Dataset entries →

——

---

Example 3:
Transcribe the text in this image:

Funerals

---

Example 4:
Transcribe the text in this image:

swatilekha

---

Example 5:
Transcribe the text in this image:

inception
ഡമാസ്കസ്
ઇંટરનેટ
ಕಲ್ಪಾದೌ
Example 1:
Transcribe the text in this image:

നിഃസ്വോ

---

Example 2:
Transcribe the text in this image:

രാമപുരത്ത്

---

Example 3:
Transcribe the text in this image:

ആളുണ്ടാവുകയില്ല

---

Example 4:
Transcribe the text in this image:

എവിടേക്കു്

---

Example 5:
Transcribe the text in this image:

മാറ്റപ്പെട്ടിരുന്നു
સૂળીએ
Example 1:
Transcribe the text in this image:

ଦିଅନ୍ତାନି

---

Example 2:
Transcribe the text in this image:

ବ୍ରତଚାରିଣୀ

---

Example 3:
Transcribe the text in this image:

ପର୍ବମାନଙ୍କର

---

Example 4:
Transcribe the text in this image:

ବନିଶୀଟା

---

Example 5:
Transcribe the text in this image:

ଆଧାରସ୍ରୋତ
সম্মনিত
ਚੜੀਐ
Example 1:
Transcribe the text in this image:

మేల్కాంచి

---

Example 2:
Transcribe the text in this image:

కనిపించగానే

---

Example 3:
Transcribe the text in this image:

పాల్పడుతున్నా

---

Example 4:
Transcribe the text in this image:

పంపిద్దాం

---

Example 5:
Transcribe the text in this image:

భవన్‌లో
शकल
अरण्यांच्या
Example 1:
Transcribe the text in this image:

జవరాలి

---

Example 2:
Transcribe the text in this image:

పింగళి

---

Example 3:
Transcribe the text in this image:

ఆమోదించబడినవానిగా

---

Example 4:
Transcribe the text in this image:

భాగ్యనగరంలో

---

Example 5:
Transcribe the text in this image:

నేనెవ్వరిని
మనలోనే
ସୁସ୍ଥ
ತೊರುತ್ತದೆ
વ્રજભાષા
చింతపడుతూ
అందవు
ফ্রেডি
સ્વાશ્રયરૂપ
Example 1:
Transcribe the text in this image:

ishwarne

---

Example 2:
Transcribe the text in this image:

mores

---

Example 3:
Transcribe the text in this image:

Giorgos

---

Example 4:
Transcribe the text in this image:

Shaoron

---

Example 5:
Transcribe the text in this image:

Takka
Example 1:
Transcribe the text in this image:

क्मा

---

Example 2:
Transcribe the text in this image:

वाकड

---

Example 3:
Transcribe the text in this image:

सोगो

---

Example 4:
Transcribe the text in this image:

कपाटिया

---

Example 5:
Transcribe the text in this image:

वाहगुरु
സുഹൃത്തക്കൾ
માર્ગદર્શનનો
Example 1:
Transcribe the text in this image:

——

REQUIRED WORK →
The complete data above is to be written out again as it stands.

OUTPUT FOR THIS TASK →
---

Example 3:
Transcribe the text in this image:

Funerals

---

Example 4:
Transcribe the text in this image:

swatilekha

---

Example 5:
Transcribe the text in this image:

inception
ഡമാസ്കസ്
ઇંટરનેટ
ಕಲ್ಪಾದೌ
Example 1:
Transcribe the text in this image:

നിഃസ്വോ

---

Example 2:
Transcribe the text in this image:

രാമപുരത്ത്

---

Example 3:
Transcribe the text in this image:

ആളുണ്ടാവുകയില്ല

---

Example 4:
Transcribe the text in this image:

എവിടേക്കു്

---

Example 5:
Transcribe the text in this image:

മാറ്റപ്പെട്ടിരുന്നു
સૂળીએ
Example 1:
Transcribe the text in this image:

ଦିଅନ୍ତାନି

---

Example 2:
Transcribe the text in this image:

ବ୍ରତଚାରିଣୀ

---

Example 3:
Transcribe the text in this image:

ପର୍ବମାନଙ୍କର

---

Example 4:
Transcribe the text in this image:

ବନିଶୀଟା

---

Example 5:
Transcribe the text in this image:

ଆଧାରସ୍ରୋତ
সম্মনিত
ਚੜੀਐ
Example 1:
Transcribe the text in this image:

మేల్కాంచి

---

Example 2:
Transcribe the text in this image:

కనిపించగానే

---

Example 3:
Transcribe the text in this image:

పాల్పడుతున్నా

---

Example 4:
Transcribe the text in this image:

పంపిద్దాం

---

Example 5:
Transcribe the text in this image:

భవన్‌లో
शकल
अरण्यांच्या
Example 1:
Transcribe the text in this image:

జవరాలి

---

Example 2:
Transcribe the text in this image:

పింగళి

---

Example 3:
Transcribe the text in this image:

ఆమోదించబడినవానిగా

---

Example 4:
Transcribe the text in this image:

భాగ్యనగరంలో

---

Example 5:
Transcribe the text in this image:

నేనెవ్వరిని
మనలోనే
ସୁସ୍ଥ
ತೊರುತ್ತದೆ
વ્રજભાષા
చింతపడుతూ
అందవు
ফ্রেডি
સ્વાશ્રયરૂપ
Example 1:
Transcribe the text in this image:

ishwarne

---

Example 2:
Transcribe the text in this image:

mores

---

Example 3:
Transcribe the text in this image:

Giorgos

---

Example 4:
Transcribe the text in this image:

Shaoron

---

Example 5:
Transcribe the text in this image:

Takka
Example 1:
Transcribe the text in this image:

क्मा

---

Example 2:
Transcribe the text in this image:

वाकड

---

Example 3:
Transcribe the text in this image:

सोगो

---

Example 4:
Transcribe the text in this image:

कपाटिया

---

Example 5:
Transcribe the text in this image:

वाहगुरु
സുഹൃത്തക്കൾ
માર્ગદર્શનનો
Example 1:
Transcribe the text in this image:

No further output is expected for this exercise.